### DIRECTIONS
Using the entries below, write out the line with "Você também tem", the line with "implantar o agente de dados na AWS", and every line in between, exactly as each is written.
=-=-=-=-=
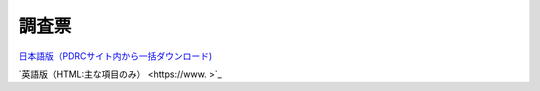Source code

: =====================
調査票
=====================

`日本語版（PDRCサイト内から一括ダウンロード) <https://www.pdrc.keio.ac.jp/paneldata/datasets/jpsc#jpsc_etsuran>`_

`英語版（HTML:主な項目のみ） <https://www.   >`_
=-=-=-=-=
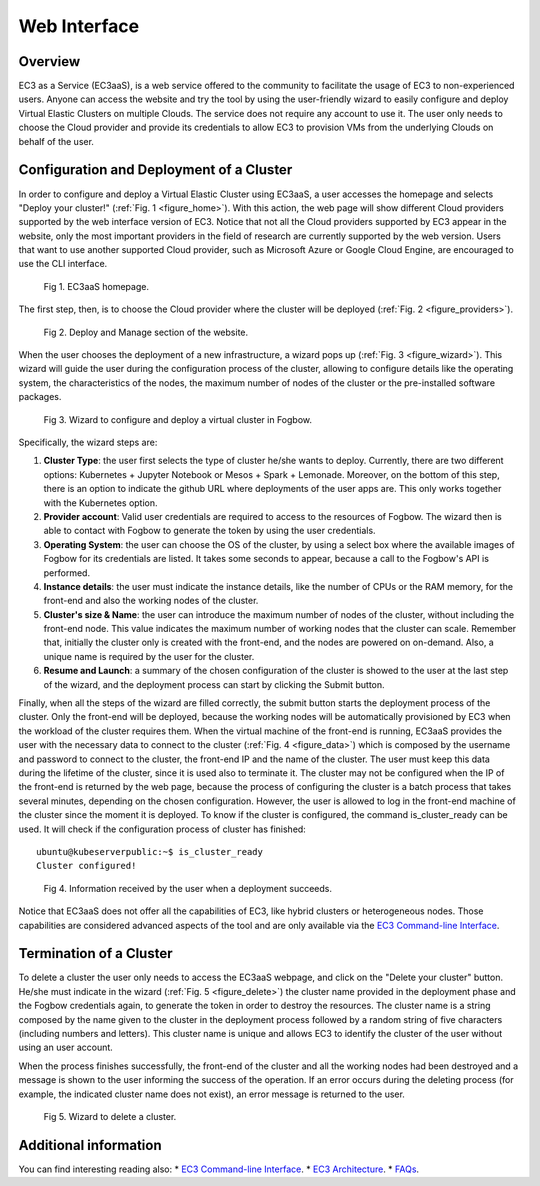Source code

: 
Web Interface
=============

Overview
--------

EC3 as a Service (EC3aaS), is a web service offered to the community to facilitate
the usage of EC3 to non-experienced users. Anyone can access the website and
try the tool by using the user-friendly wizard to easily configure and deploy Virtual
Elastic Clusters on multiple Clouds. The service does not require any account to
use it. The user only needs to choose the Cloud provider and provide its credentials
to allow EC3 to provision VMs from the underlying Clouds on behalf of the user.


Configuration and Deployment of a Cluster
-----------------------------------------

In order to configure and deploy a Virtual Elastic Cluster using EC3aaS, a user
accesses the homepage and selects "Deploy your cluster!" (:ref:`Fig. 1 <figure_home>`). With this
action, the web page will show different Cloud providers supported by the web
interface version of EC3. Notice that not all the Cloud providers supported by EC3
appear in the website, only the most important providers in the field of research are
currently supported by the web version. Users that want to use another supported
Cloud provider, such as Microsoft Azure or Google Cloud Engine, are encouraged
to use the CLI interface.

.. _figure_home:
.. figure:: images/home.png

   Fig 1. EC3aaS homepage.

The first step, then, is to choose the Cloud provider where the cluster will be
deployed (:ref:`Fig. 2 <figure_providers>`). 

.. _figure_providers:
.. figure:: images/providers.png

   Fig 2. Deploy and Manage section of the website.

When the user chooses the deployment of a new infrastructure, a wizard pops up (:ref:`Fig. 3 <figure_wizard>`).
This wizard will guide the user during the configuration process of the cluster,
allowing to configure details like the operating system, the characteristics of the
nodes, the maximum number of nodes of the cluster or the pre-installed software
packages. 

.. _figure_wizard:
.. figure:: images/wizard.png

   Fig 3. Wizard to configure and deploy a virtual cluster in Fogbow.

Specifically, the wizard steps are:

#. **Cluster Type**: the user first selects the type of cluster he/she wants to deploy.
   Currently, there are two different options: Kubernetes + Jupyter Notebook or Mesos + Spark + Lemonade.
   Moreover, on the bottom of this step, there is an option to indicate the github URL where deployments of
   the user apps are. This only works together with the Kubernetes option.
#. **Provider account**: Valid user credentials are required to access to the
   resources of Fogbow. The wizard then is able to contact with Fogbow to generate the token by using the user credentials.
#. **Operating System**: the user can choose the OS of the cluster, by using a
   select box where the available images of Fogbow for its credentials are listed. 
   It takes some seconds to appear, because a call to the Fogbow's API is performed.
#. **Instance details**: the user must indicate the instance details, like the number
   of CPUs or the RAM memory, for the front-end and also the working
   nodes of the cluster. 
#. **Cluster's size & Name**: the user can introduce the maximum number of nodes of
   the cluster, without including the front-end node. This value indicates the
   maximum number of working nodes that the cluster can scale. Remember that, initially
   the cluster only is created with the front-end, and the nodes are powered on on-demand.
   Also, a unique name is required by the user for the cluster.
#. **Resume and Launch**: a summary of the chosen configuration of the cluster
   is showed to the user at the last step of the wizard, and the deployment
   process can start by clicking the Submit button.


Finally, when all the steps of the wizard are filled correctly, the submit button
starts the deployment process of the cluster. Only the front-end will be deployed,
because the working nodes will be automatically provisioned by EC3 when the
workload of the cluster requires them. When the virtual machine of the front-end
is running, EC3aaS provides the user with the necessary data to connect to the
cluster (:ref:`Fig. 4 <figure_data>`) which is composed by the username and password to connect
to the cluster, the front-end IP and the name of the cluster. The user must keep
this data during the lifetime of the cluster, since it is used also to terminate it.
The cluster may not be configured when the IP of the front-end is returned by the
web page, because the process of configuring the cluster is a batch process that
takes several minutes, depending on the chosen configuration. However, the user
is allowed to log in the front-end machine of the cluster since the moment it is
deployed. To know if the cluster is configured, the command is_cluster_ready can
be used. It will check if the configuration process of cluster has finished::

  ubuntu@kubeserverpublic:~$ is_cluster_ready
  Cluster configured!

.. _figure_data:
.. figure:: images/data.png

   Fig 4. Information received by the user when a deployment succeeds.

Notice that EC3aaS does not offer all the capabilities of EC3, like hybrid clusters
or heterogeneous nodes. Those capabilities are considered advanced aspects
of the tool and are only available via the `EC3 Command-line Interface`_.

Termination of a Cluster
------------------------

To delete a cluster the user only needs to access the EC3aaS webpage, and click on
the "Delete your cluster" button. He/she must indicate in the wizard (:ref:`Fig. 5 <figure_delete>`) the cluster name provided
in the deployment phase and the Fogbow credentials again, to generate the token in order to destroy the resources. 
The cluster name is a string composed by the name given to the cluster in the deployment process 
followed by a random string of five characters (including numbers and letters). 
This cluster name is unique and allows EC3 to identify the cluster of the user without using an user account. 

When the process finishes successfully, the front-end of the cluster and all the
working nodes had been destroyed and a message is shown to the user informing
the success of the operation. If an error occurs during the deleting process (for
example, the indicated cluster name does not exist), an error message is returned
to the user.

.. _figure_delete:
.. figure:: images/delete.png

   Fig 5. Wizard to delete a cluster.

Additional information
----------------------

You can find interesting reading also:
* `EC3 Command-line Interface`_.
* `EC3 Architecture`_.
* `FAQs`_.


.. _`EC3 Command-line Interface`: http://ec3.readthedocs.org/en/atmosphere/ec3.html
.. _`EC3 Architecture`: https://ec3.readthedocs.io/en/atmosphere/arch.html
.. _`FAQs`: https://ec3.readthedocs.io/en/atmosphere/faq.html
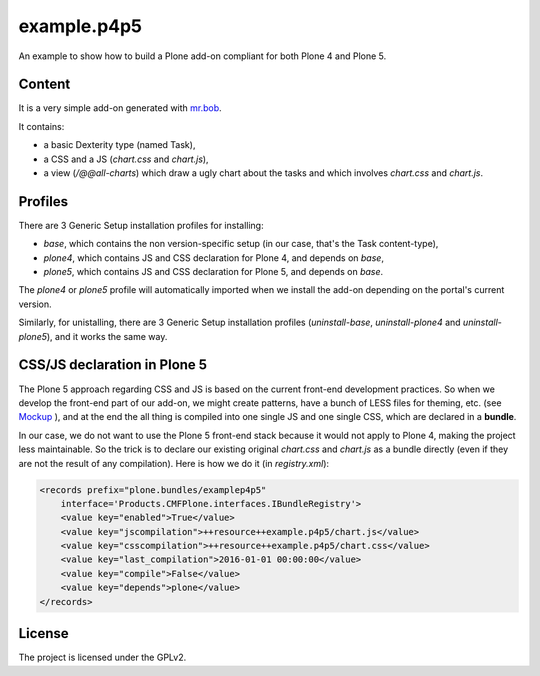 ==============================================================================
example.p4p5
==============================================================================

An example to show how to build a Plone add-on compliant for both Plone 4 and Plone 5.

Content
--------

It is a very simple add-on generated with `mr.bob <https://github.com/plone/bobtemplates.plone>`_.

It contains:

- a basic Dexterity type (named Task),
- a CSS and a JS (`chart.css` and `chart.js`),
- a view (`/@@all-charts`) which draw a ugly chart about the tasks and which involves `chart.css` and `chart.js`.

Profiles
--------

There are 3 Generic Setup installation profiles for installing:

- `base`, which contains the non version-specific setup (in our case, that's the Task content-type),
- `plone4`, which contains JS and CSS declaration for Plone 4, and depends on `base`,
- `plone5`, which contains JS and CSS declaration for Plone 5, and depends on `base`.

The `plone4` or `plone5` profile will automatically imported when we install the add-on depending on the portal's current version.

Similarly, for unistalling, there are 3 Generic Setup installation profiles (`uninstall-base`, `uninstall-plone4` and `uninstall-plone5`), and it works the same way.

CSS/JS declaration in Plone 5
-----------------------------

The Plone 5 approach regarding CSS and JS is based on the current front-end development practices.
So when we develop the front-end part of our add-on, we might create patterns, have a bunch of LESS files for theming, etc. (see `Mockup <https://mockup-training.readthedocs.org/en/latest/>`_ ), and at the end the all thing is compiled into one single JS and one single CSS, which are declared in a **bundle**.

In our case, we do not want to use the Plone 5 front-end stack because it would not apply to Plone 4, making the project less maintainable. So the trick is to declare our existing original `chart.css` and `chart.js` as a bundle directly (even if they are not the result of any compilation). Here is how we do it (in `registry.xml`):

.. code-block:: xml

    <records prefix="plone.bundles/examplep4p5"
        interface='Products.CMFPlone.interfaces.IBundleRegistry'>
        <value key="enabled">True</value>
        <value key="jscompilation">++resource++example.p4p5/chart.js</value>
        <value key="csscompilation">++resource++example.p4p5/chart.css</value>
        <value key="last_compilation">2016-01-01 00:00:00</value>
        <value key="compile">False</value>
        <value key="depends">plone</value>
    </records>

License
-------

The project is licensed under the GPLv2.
=-=-=-=-=
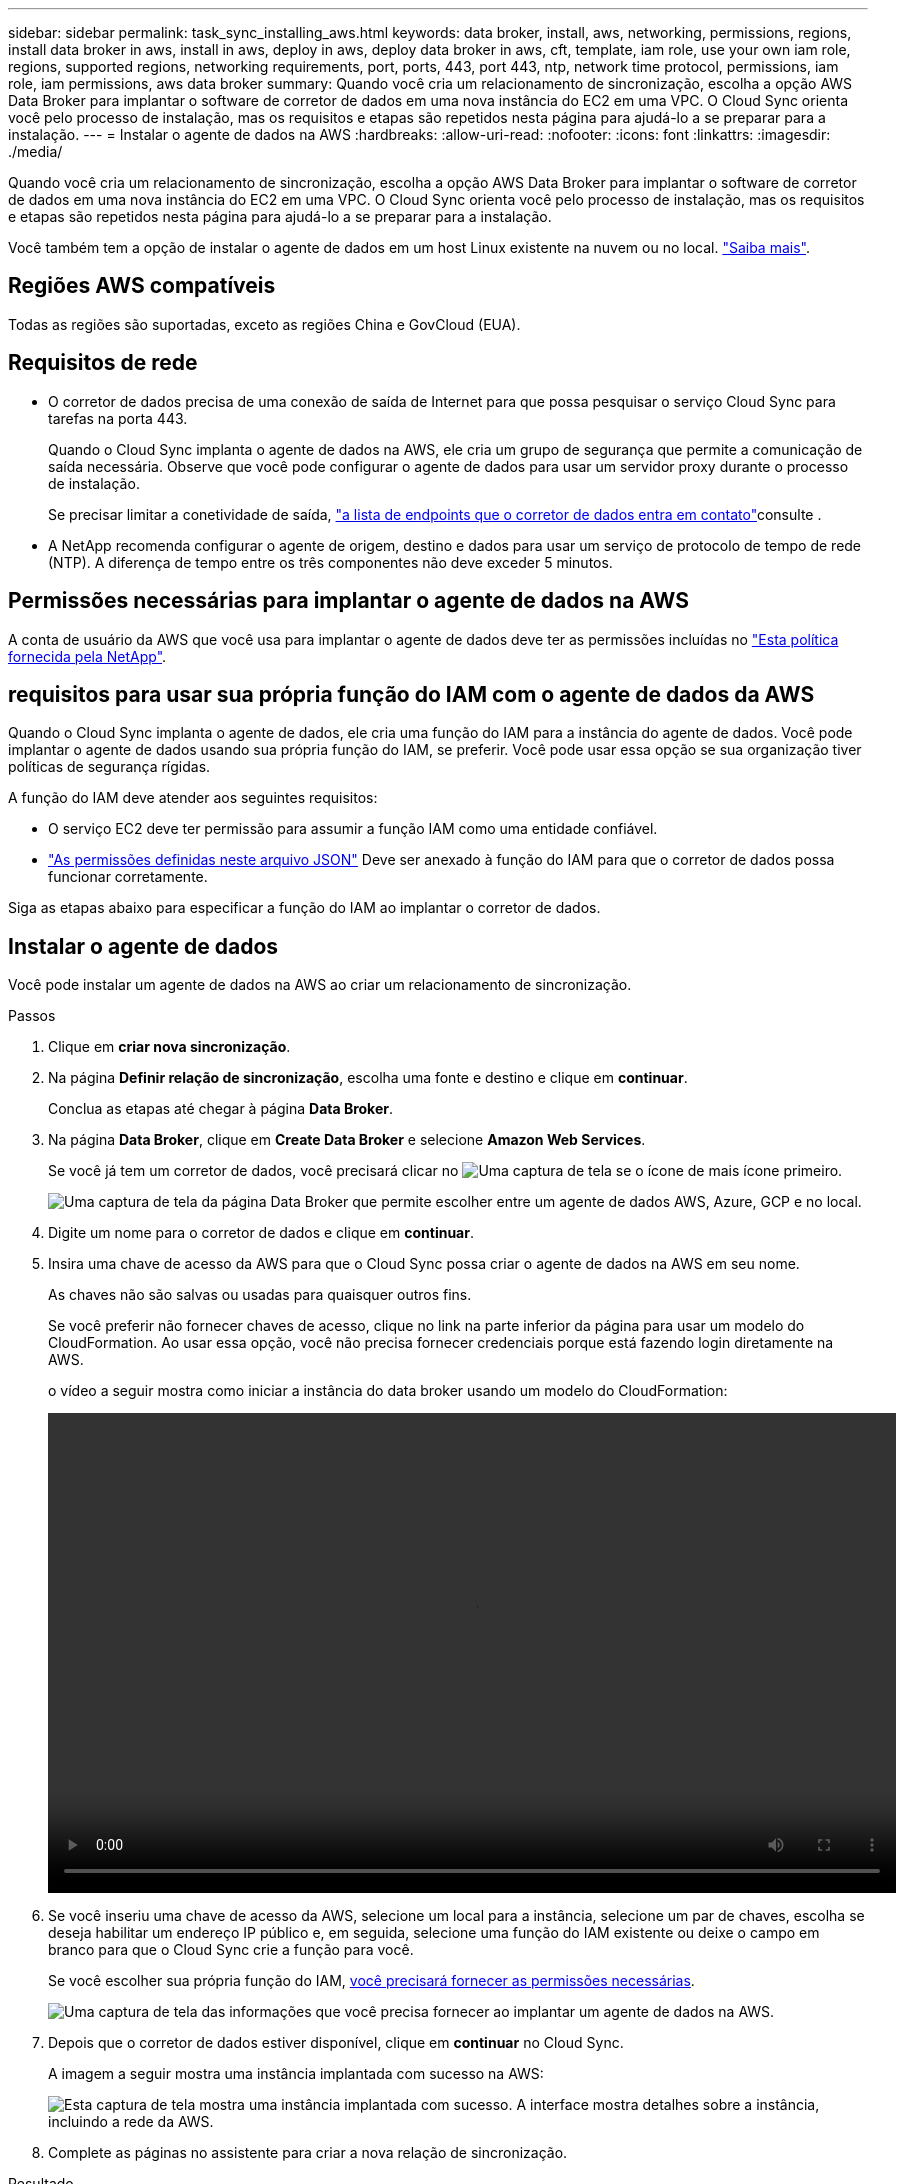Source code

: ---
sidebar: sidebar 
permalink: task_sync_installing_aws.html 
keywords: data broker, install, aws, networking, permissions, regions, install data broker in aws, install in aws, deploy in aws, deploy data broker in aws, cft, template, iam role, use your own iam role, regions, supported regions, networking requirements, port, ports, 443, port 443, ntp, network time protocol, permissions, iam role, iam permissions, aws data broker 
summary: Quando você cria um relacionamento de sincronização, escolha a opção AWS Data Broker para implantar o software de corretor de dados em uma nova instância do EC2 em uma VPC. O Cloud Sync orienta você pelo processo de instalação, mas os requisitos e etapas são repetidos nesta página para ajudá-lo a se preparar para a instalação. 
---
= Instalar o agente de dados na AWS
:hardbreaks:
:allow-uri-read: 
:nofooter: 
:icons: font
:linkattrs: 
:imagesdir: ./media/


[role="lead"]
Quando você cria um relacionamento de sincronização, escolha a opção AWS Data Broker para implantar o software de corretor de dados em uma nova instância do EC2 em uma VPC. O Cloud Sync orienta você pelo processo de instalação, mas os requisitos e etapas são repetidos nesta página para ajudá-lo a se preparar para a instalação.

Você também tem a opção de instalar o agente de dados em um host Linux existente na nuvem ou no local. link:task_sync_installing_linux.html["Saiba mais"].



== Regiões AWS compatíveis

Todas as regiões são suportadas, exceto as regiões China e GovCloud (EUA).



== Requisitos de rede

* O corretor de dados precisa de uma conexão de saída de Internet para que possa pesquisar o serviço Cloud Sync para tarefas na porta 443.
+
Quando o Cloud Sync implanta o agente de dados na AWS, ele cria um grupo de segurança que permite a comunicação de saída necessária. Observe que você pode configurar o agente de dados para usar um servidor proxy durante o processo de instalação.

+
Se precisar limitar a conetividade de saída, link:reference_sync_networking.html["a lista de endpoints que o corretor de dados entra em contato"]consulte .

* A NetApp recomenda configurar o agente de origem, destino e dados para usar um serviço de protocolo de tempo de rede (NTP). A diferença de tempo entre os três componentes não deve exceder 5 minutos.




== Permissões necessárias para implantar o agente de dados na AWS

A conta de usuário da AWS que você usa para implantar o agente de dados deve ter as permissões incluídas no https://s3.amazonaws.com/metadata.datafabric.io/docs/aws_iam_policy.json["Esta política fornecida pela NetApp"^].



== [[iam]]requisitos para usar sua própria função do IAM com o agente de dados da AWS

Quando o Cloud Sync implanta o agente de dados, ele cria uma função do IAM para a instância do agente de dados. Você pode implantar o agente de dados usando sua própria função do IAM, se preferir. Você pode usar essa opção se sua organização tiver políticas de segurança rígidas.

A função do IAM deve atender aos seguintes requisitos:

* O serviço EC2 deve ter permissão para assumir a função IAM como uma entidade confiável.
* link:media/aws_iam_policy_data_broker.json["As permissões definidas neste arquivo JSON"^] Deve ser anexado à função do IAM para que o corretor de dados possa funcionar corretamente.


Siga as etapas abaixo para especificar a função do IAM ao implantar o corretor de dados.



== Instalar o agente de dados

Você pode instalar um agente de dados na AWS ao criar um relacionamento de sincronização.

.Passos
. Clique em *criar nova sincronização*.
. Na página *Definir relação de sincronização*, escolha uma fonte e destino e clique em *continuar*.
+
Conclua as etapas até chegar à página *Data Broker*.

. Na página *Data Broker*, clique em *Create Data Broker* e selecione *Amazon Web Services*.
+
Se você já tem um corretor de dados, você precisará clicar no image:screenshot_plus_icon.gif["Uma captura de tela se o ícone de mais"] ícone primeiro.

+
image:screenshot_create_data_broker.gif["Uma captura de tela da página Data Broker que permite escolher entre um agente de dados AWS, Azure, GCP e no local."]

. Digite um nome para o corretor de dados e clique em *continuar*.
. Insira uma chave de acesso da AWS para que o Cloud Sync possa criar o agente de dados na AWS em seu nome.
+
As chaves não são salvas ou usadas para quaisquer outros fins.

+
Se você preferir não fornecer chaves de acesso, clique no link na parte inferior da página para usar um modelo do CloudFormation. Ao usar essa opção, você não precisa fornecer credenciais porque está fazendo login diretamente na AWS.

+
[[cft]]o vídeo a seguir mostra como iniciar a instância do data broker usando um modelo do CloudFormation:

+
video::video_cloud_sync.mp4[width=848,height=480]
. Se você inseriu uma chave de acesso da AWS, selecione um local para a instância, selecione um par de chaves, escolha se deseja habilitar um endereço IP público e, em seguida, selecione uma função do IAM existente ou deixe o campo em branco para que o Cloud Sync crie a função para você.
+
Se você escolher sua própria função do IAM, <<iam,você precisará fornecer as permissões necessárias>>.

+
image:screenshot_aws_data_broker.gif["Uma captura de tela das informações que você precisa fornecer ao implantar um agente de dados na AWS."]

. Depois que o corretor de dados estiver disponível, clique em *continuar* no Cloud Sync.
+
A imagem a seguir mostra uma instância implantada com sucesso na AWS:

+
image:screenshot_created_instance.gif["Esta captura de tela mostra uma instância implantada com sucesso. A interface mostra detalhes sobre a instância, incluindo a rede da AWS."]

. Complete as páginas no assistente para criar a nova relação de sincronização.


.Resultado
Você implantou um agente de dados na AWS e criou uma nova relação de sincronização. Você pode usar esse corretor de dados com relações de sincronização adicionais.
=-=-=-=-=
### ANSWER TO THIS EXERCISE
Você também tem a opção de instalar o agente de dados em um host Linux existente na nuvem ou no local. link:task_sync_installing_linux.html["Saiba mais"].



== Regiões AWS compatíveis

Todas as regiões são suportadas, exceto as regiões China e GovCloud (EUA).



== Requisitos de rede

* O corretor de dados precisa de uma conexão de saída de Internet para que possa pesquisar o serviço Cloud Sync para tarefas na porta 443.
+
Quando o Cloud Sync implanta o agente de dados na AWS, ele cria um grupo de segurança que permite a comunicação de saída necessária. Observe que você pode configurar o agente de dados para usar um servidor proxy durante o processo de instalação.

+
Se precisar limitar a conetividade de saída, link:reference_sync_networking.html["a lista de endpoints que o corretor de dados entra em contato"]consulte .

* A NetApp recomenda configurar o agente de origem, destino e dados para usar um serviço de protocolo de tempo de rede (NTP). A diferença de tempo entre os três componentes não deve exceder 5 minutos.




== Permissões necessárias para implantar o agente de dados na AWS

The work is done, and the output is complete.